Track: Bleach Lab – ‘Flood’; a final shoegaze shimmer ahead of their debut EP


Bleach Lab, photographed by Izy Townsend

FIRST things first: we’ve got a bit of a crush on Bleach Lab.

The Buckinghamshire dreampop outfit fronted by Jenna Kyle who now call South London home have just dropped one final single ahead of their debut EP, A Calm Sense of Surrounding, out in just ten days; it’s called “Flood”, it’s a heavier confection than their previous brace of tunes – the sweet, Mazzy Star blur of “Never Before” and the blissful glide of “Old Ways”, but a little cracker nevertheless tis; listen for yourself below.

It’s got some of that loose roll of early Ride, loads of space for Jenna to glide across, Frank Wates’ guitars exploring the depths in scald and shimmer of the most deliciously shoegazey kind.

“Flood is one long metaphor for being completely overwhelmed and overcome by someone and losing all sense of control within them,” Jenna explains.

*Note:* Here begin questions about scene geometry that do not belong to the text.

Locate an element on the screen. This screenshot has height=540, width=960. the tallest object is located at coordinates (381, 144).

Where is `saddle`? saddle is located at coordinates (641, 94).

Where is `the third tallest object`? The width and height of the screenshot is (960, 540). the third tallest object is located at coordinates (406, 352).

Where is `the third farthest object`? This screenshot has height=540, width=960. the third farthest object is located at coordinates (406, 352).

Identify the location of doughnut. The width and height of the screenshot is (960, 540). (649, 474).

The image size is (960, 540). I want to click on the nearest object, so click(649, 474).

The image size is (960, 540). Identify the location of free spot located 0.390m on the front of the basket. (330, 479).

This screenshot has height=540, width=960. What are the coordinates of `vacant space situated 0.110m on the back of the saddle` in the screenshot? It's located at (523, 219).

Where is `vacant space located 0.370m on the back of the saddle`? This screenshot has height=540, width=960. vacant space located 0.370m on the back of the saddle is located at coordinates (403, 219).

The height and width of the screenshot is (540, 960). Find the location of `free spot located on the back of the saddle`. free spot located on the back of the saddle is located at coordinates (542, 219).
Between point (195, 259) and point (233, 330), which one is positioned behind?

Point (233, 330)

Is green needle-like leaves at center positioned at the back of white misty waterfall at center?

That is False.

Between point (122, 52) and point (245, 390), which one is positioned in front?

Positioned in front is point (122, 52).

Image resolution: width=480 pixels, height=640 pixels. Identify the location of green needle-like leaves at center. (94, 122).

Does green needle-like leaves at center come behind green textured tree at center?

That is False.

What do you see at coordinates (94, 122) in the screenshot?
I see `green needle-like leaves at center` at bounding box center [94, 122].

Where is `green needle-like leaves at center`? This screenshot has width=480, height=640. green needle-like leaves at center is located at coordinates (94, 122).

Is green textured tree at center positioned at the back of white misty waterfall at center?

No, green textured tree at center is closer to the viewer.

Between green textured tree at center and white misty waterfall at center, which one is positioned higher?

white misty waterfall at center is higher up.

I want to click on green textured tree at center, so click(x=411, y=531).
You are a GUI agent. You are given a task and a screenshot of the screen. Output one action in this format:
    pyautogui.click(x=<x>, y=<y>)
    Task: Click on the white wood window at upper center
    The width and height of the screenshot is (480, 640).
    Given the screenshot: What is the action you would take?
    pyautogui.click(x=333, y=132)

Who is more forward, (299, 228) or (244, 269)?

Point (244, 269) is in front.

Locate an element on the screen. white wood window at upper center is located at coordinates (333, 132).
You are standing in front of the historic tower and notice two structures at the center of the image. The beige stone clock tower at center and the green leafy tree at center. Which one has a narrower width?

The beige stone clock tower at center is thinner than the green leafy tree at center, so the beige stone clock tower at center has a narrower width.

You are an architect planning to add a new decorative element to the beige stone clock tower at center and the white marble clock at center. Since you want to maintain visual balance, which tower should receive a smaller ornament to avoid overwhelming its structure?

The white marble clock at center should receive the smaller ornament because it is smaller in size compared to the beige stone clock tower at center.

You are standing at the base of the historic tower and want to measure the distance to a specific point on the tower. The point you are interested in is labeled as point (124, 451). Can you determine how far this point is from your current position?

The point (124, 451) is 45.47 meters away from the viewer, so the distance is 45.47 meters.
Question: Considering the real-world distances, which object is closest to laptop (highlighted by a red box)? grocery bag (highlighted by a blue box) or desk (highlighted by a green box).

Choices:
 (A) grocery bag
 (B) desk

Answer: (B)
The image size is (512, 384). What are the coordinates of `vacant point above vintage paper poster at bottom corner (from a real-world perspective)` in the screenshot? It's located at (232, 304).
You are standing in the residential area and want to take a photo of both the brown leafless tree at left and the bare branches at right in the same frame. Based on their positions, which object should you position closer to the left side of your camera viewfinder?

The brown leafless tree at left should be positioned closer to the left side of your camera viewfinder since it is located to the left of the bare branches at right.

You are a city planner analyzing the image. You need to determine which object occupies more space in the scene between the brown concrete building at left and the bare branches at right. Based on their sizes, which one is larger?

“I sing ‘I’m in his words, I’m in his mouth, I’m in his mind’ to get across how absorbed I was by them, much like how the sand soaks up a wave.”

The EP is a sonic investigation of two traumatic experiences of grief in the band: the death of bassist Josh Longman’s father and the breakdown of Jenna’s long-term relationship. The band write the lyrics together, and employed a conceptual starting point of Elisabeth Kübler-Ross theory of the five stages of grieving: denial, anger, bargaining, depression, and acceptance. Bleach Lab then explores the huge spectrum of emotions that lay hidden inside this five-stage reductive notion, using the sea as a recurring metaphor.

Step forward sublime guitarist Frank Wates, whose guitar ripples, soothes and crashes like the waves.

“When you think about it, water has so many different characteristics,” he says. “It can resemble calm, tranquillity and slowness.

“Yet it can also be utterly terrifying – waves that dwarf you, ships desperate to stay afloat, dangerous predators unknowingly swimming under your feet.

“We felt this was similar to the whole mess of emotions which grief exposes you to and it subconsciously seeped into our lyrics and soundscapes.”

For much of the EP, the harsh nature of grief means Bleach Lab find themselves at the perils of the sea, tossed around; but they’re able to reach the final stage of grief, acceptance, -and from there chart a course back to land. 

Bleach Lab’s A Calm Sense of Surrounding will be released across all digital streaming platforms on March 19th.